====== EXCERTO DO DOCUMENTO

Os componentes desta mudança já existem. Os carros elétricos são uma realidade comum a todos os construtores de automóveis e empresas como a Uber, a Cabify ou a Lyft, estão a transformar o transporte automóvel num serviço à medida dos clientes, ao mesmo tempo que a Waymo está a testar modelos totalmente autónomos nas ruas da Califórnia ou do Arizona, nos EUA.

Falta apenas combinar as três – através, por exemplo, de um investimento da Alphabet na Lyft – para termos um novo modelo de transporte, barato o suficiente para ser uma verdadeira alternativa à tradicional posse de um automóvel.

Gestão de custos
E porque não montar todos estes sistemas em modelos munidos de motores de combustão? Por um lado, porque os modelos elétricos aguentam melhor a utilização intensiva que este tipo de mobilidade implica, mas também porque os custos com o “combustível” são incomparavelmente menores e podem – veja-se o exemplo dos carregamentos por indução – ser realizados sem intervenção humana. E há ainda que contar com os custos de manutenção, também eles muito menores face aos modelos “tradicionais”. A título de exemplo, o motor elétrico do Chevrolet Volt tem apenas três partes móveis, enquanto um típico motor de quatro cilindros tem nada mais nada menos que 133.

============
====== DADOS FORNECIDOS

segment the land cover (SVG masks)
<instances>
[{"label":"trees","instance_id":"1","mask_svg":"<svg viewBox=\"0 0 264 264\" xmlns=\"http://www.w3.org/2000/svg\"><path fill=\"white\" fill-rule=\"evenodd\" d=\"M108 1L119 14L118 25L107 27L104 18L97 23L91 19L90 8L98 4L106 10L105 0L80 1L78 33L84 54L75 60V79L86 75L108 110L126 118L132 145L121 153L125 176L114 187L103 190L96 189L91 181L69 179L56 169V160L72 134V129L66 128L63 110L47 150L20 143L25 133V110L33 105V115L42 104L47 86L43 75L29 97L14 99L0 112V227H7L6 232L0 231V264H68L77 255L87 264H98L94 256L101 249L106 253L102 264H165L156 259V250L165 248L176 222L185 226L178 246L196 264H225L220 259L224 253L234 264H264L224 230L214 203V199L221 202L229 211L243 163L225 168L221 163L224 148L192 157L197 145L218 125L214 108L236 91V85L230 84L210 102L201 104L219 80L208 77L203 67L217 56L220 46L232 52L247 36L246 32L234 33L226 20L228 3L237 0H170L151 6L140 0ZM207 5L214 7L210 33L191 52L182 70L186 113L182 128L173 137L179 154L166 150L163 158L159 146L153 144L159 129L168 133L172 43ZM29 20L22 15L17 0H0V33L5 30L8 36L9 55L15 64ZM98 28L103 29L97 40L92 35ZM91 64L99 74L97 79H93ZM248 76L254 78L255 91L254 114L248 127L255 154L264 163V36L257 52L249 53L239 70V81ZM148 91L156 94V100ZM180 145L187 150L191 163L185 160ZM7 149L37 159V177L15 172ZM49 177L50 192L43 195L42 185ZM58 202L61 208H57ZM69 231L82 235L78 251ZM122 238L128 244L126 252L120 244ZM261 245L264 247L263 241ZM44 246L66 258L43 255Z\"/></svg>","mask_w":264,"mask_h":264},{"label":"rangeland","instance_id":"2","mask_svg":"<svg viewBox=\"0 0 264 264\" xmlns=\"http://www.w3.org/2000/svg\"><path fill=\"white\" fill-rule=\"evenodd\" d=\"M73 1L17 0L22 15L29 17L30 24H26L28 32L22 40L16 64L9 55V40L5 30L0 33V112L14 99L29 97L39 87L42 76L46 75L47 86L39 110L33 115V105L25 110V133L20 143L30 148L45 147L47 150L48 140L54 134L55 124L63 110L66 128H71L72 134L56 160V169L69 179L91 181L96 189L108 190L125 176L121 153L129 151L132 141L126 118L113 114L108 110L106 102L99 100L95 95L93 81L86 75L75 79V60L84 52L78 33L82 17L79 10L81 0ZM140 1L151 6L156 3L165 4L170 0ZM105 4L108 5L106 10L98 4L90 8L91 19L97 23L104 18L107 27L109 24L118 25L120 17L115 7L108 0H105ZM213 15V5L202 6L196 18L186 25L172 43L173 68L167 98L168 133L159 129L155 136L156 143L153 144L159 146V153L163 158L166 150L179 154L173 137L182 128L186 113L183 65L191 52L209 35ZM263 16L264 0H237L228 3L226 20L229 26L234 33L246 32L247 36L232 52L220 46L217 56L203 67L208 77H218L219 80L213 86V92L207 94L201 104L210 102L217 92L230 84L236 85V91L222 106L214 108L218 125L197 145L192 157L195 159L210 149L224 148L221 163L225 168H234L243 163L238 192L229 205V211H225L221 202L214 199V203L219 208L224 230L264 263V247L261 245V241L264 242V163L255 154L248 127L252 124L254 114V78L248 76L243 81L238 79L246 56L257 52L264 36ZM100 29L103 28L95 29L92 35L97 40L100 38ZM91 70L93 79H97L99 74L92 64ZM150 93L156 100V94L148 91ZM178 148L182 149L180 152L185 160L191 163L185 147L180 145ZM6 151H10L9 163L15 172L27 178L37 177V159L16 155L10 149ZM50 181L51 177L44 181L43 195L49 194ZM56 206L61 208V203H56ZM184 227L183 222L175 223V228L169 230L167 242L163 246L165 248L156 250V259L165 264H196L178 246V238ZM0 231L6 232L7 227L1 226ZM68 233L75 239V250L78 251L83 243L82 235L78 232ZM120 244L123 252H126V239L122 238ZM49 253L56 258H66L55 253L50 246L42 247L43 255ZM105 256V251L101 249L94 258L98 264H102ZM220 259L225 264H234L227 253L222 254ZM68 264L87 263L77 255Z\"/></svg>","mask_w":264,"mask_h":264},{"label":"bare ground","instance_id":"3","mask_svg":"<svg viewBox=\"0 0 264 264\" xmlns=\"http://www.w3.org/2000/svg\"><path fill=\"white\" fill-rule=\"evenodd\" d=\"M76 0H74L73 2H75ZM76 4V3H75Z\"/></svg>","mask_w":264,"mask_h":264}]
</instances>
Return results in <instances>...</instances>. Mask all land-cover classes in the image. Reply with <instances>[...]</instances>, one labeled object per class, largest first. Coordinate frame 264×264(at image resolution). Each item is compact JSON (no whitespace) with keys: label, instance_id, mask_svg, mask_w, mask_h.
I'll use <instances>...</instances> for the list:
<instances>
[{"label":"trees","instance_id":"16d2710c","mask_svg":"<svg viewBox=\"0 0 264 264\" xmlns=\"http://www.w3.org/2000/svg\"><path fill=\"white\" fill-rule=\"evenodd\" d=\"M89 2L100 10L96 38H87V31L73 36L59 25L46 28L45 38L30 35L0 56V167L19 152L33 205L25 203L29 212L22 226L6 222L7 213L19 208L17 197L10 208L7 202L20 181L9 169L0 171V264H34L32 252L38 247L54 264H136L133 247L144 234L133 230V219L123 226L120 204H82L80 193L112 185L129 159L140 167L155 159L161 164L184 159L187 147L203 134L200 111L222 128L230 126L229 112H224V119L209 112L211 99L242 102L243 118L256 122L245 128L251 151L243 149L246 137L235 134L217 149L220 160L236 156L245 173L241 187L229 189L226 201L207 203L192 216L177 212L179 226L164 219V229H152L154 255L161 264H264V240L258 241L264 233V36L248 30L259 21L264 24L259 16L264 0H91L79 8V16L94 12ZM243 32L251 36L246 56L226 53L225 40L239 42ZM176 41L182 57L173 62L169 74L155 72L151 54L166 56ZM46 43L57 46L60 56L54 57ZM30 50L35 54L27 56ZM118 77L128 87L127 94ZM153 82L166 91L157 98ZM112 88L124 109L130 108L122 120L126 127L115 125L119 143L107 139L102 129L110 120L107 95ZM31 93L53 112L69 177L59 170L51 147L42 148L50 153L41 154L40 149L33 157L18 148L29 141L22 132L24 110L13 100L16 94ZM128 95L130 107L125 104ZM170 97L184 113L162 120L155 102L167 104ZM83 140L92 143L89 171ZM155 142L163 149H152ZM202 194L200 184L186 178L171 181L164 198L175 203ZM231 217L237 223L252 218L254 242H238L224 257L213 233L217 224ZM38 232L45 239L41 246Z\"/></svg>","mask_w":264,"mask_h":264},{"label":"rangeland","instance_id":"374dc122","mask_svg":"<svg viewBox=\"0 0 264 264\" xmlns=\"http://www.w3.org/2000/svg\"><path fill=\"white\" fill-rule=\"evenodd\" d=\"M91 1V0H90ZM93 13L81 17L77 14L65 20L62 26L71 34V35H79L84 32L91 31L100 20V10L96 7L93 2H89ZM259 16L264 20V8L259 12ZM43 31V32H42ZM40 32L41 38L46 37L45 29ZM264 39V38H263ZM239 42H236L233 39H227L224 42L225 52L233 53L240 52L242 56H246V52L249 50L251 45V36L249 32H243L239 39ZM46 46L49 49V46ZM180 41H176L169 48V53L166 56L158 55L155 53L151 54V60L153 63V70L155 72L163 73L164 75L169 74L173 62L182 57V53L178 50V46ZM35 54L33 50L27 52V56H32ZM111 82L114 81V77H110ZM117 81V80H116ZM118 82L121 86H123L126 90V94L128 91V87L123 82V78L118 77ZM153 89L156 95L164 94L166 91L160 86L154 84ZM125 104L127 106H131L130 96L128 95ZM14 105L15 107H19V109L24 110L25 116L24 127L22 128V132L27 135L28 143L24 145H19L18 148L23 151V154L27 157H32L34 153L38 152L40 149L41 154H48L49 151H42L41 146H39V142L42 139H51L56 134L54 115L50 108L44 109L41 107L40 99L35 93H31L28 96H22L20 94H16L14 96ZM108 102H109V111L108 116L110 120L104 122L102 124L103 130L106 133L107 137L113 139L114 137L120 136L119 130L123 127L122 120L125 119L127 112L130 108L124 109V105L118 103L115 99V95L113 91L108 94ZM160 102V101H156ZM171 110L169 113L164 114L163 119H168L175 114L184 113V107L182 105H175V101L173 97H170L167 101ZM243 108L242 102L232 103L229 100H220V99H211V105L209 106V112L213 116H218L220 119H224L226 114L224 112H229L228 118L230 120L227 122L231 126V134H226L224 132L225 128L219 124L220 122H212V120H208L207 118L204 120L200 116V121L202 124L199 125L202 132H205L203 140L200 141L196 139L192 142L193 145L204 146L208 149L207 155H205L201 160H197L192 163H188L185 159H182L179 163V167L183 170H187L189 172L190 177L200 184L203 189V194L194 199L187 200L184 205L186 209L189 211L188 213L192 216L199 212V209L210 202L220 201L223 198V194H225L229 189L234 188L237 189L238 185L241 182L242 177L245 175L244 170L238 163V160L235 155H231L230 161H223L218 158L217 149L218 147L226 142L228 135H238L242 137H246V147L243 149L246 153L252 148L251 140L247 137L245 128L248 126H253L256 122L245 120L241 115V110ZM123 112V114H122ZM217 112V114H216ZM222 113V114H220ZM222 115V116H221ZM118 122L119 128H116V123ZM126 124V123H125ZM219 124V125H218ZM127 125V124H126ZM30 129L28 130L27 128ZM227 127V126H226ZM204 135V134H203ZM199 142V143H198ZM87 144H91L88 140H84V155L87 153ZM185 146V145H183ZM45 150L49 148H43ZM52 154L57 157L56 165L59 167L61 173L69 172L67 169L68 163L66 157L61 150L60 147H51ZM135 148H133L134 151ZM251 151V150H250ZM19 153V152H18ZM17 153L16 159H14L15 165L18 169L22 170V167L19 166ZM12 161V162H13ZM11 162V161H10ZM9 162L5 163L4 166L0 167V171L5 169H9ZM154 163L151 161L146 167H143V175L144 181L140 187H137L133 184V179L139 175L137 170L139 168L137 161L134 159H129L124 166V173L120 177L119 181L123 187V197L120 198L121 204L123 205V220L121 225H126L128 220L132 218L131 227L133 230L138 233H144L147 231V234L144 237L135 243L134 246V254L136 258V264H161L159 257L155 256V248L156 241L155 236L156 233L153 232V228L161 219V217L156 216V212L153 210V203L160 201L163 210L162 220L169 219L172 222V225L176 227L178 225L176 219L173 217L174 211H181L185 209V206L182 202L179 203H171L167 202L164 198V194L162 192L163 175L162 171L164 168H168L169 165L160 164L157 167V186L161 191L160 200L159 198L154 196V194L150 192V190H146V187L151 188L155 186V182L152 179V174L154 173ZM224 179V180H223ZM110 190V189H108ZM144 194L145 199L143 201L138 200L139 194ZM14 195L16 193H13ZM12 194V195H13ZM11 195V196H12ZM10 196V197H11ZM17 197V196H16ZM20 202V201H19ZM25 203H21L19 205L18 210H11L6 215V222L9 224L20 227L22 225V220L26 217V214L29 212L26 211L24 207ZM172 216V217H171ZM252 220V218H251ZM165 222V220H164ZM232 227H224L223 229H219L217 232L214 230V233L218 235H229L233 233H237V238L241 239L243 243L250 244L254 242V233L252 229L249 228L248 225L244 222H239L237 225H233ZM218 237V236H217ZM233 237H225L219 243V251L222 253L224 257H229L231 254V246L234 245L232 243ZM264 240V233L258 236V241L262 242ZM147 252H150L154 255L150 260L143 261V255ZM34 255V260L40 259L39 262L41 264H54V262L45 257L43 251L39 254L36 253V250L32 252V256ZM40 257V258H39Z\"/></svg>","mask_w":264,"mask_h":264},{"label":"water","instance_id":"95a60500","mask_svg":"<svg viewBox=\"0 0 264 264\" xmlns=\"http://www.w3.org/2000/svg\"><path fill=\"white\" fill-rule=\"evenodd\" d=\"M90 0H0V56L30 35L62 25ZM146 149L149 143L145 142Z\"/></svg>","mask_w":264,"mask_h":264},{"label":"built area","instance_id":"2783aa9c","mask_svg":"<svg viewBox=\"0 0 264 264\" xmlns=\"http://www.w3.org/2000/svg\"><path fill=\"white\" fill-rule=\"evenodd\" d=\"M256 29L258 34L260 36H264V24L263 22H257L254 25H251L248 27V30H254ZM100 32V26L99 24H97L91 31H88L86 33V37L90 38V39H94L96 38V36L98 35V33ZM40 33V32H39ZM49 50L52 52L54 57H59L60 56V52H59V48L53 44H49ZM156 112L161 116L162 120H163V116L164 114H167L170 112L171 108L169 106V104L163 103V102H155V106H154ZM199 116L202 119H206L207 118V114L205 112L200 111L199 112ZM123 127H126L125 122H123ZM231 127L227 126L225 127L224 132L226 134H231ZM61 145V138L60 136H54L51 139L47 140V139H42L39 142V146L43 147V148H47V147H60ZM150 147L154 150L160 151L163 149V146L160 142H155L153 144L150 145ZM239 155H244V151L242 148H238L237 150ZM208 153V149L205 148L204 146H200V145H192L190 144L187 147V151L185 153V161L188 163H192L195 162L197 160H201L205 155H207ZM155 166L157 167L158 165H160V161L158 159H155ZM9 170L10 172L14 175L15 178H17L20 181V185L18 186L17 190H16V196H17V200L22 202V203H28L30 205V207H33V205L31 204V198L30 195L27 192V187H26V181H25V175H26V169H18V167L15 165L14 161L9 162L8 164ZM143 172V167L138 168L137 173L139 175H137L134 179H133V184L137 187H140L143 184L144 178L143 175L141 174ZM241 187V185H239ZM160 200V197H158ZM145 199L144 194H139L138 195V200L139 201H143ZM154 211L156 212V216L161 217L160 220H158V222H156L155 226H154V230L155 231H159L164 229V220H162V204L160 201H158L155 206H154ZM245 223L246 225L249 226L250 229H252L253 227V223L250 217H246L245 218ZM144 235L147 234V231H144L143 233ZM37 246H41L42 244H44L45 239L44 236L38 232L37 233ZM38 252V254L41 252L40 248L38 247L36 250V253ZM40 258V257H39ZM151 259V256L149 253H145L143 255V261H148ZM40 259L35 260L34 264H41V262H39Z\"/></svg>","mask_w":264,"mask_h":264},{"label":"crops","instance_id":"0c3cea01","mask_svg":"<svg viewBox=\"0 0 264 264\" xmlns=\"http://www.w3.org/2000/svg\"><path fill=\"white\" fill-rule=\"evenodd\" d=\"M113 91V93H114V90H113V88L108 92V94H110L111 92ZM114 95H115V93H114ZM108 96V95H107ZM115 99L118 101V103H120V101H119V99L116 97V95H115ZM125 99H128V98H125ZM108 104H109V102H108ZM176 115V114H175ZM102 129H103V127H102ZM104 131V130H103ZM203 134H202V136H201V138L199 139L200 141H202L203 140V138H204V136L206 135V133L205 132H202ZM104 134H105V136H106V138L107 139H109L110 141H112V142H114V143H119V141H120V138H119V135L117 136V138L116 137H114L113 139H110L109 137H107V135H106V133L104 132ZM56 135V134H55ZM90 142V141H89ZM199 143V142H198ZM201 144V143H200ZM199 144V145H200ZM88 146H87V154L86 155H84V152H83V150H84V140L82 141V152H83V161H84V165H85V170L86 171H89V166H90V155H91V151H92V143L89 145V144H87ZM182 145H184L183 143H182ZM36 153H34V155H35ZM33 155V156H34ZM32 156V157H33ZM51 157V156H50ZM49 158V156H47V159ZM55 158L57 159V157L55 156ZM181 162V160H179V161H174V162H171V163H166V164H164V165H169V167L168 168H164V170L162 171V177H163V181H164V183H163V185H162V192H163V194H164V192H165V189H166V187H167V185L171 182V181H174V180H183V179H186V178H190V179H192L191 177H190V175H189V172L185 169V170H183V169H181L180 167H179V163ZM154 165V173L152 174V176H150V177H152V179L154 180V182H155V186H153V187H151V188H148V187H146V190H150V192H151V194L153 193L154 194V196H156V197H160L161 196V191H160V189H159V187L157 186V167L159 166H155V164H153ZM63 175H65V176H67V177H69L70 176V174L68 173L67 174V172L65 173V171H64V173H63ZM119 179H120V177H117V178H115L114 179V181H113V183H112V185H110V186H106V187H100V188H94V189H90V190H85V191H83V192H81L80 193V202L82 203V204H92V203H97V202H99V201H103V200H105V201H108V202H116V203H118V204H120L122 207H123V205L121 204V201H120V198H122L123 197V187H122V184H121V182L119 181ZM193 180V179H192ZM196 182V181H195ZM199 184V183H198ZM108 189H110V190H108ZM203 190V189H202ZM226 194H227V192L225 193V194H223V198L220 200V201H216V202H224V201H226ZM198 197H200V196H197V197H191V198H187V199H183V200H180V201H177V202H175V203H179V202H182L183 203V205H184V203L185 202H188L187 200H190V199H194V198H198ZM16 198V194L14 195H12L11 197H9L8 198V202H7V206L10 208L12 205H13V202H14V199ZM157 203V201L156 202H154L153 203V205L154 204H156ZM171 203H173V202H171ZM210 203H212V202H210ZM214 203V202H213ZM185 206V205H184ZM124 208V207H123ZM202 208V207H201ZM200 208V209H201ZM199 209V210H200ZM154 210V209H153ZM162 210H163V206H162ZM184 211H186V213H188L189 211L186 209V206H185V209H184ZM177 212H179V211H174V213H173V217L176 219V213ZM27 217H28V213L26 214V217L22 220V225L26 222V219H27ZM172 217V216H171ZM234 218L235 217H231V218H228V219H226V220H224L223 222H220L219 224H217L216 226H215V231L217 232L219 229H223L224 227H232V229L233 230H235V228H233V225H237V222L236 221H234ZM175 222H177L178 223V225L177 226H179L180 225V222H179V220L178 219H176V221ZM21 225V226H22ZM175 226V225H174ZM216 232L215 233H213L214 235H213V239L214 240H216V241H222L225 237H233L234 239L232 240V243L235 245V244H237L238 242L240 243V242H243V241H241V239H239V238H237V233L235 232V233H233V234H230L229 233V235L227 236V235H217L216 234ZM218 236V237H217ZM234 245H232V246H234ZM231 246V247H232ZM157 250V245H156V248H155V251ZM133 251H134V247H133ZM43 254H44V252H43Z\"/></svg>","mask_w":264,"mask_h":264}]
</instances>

============

### CONJUNTO DE TAREFAS
(1) Extraia do excerto, sem qualquer alteração, o trecho que vai de "Gestão de custos" a "menos que 133.".
(2) Para cada afirmação, indique se está de acordo com o excerto, respondendo sim ou não e citando literalmente as palavras do excerto que o determinam.
(a) A Waymo está a testar modelos totalmente autónomos nas ruas da Califórnia ou do Arizona.
(b) O motor elétrico do Chevrolet Volt tem 133 partes móveis.
(c) Os custos de manutenção dos modelos elétricos são superiores aos dos modelos tradicionais.

### LISTA DE RESPOSTAS
(1)
Gestão de custos
E porque não montar todos estes sistemas em modelos munidos de motores de combustão? Por um lado, porque os modelos elétricos aguentam melhor a utilização intensiva que este tipo de mobilidade implica, mas também porque os custos com o “combustível” são incomparavelmente menores e podem – veja-se o exemplo dos carregamentos por indução – ser realizados sem intervenção humana. E há ainda que contar com os custos de manutenção, também eles muito menores face aos modelos “tradicionais”. A título de exemplo, o motor elétrico do Chevrolet Volt tem apenas três partes móveis, enquanto um típico motor de quatro cilindros tem nada mais nada menos que 133.

(2)
(a) Sim: "a Waymo está a testar modelos totalmente autónomos nas ruas da Califórnia ou do Arizona"
(b) Não: "o motor elétrico do Chevrolet Volt tem apenas três partes móveis"
(c) Não: "também eles muito menores face aos modelos “tradicionais”"